*Directions*: Update the material by replacing each "phylum" with "division", keeping every other line unchanged.

* start *

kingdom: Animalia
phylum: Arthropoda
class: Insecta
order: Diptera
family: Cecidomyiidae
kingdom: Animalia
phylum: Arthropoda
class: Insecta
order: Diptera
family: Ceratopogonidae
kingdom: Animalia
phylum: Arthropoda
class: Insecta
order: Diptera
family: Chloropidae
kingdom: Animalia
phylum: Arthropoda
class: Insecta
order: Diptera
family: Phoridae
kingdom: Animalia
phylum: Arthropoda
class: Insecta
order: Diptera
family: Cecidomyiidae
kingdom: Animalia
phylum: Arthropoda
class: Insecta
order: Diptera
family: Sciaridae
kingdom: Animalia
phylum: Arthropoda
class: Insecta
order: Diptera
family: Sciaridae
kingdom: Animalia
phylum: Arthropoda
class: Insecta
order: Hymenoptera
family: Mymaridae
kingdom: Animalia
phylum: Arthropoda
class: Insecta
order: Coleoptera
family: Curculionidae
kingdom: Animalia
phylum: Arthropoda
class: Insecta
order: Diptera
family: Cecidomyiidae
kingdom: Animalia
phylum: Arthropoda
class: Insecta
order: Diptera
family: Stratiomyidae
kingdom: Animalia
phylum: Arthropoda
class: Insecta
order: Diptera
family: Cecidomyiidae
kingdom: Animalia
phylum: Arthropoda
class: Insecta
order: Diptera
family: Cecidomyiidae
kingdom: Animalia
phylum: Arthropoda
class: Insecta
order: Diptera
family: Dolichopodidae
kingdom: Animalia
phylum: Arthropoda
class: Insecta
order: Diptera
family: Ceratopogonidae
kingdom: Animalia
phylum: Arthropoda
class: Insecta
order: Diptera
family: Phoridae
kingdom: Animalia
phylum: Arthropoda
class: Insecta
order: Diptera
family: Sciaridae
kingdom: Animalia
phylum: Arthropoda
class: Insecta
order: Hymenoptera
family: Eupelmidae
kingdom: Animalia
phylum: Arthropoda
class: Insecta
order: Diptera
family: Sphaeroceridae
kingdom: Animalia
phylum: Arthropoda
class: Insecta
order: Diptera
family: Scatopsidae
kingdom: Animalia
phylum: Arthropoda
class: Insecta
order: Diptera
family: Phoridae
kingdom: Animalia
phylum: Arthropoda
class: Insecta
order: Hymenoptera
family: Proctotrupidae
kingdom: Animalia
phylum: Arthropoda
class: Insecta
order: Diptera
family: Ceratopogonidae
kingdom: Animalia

* end *

*Correct result*:
kingdom: Animalia
division: Arthropoda
class: Insecta
order: Diptera
family: Cecidomyiidae
kingdom: Animalia
division: Arthropoda
class: Insecta
order: Diptera
family: Ceratopogonidae
kingdom: Animalia
division: Arthropoda
class: Insecta
order: Diptera
family: Chloropidae
kingdom: Animalia
division: Arthropoda
class: Insecta
order: Diptera
family: Phoridae
kingdom: Animalia
division: Arthropoda
class: Insecta
order: Diptera
family: Cecidomyiidae
kingdom: Animalia
division: Arthropoda
class: Insecta
order: Diptera
family: Sciaridae
kingdom: Animalia
division: Arthropoda
class: Insecta
order: Diptera
family: Sciaridae
kingdom: Animalia
division: Arthropoda
class: Insecta
order: Hymenoptera
family: Mymaridae
kingdom: Animalia
division: Arthropoda
class: Insecta
order: Coleoptera
family: Curculionidae
kingdom: Animalia
division: Arthropoda
class: Insecta
order: Diptera
family: Cecidomyiidae
kingdom: Animalia
division: Arthropoda
class: Insecta
order: Diptera
family: Stratiomyidae
kingdom: Animalia
division: Arthropoda
class: Insecta
order: Diptera
family: Cecidomyiidae
kingdom: Animalia
division: Arthropoda
class: Insecta
order: Diptera
family: Cecidomyiidae
kingdom: Animalia
division: Arthropoda
class: Insecta
order: Diptera
family: Dolichopodidae
kingdom: Animalia
division: Arthropoda
class: Insecta
order: Diptera
family: Ceratopogonidae
kingdom: Animalia
division: Arthropoda
class: Insecta
order: Diptera
family: Phoridae
kingdom: Animalia
division: Arthropoda
class: Insecta
order: Diptera
family: Sciaridae
kingdom: Animalia
division: Arthropoda
class: Insecta
order: Hymenoptera
family: Eupelmidae
kingdom: Animalia
division: Arthropoda
class: Insecta
order: Diptera
family: Sphaeroceridae
kingdom: Animalia
division: Arthropoda
class: Insecta
order: Diptera
family: Scatopsidae
kingdom: Animalia
division: Arthropoda
class: Insecta
order: Diptera
family: Phoridae
kingdom: Animalia
division: Arthropoda
class: Insecta
order: Hymenoptera
family: Proctotrupidae
kingdom: Animalia
division: Arthropoda
class: Insecta
order: Diptera
family: Ceratopogonidae
kingdom: Animalia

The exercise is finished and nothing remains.